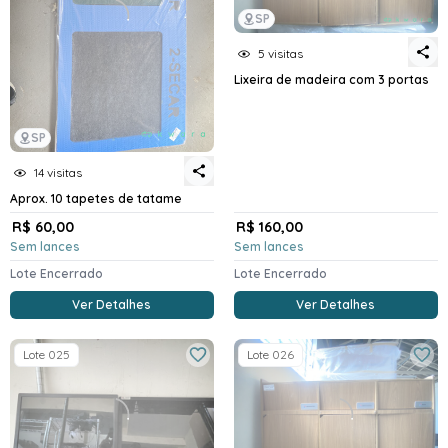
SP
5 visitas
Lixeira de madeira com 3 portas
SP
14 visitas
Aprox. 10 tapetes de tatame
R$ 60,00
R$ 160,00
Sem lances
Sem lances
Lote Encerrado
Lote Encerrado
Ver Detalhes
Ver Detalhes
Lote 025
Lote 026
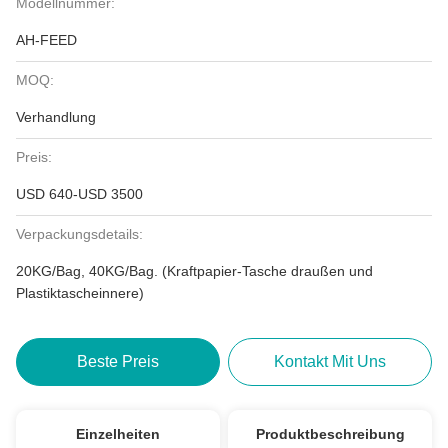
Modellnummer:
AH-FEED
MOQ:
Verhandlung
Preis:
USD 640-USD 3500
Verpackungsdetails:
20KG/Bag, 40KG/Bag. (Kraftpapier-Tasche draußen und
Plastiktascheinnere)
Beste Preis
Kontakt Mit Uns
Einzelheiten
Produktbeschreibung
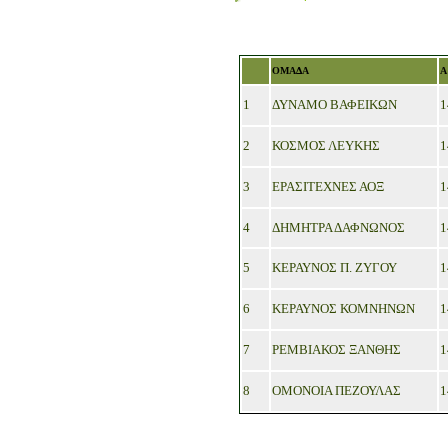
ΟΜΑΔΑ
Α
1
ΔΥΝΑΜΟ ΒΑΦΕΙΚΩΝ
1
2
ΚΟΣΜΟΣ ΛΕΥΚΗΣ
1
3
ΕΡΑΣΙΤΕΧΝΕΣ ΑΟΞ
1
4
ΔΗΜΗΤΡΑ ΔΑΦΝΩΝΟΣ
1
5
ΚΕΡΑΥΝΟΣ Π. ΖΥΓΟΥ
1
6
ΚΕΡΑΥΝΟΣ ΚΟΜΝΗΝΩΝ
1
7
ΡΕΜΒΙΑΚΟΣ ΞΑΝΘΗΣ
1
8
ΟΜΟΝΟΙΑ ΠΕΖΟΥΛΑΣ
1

::::::

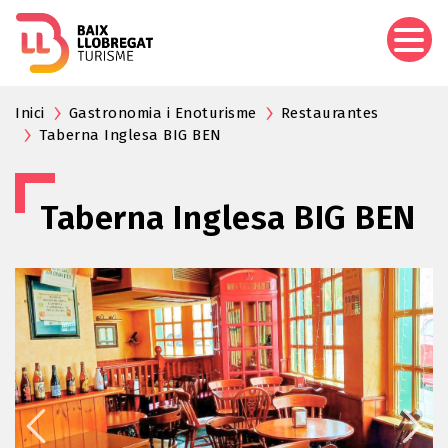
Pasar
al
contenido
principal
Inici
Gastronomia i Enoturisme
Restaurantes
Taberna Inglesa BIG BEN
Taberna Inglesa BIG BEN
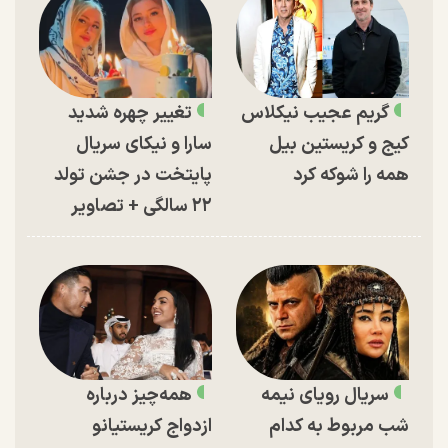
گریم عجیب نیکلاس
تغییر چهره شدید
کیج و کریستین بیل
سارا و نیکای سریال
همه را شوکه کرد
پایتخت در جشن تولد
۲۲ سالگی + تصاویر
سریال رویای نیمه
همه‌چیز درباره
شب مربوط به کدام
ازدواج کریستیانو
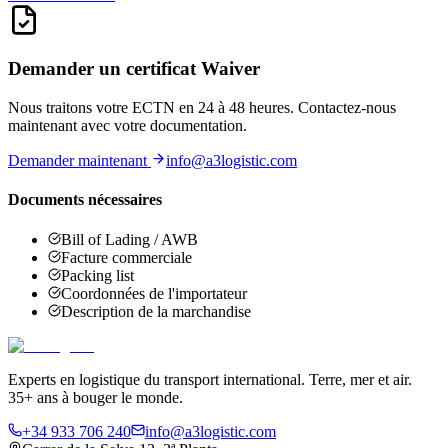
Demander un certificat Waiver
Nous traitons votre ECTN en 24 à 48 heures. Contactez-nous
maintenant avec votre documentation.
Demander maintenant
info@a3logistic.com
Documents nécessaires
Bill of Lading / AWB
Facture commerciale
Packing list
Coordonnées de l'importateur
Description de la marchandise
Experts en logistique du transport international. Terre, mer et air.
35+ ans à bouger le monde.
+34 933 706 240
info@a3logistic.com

::::::

▶ WHAT TO PRODUCE
Each line in the records above with "Lote" must be returned.

▶ RESULT OF THE EXERCISE
Lote Encerrado
Lote Encerrado
Lote 025
Lote 026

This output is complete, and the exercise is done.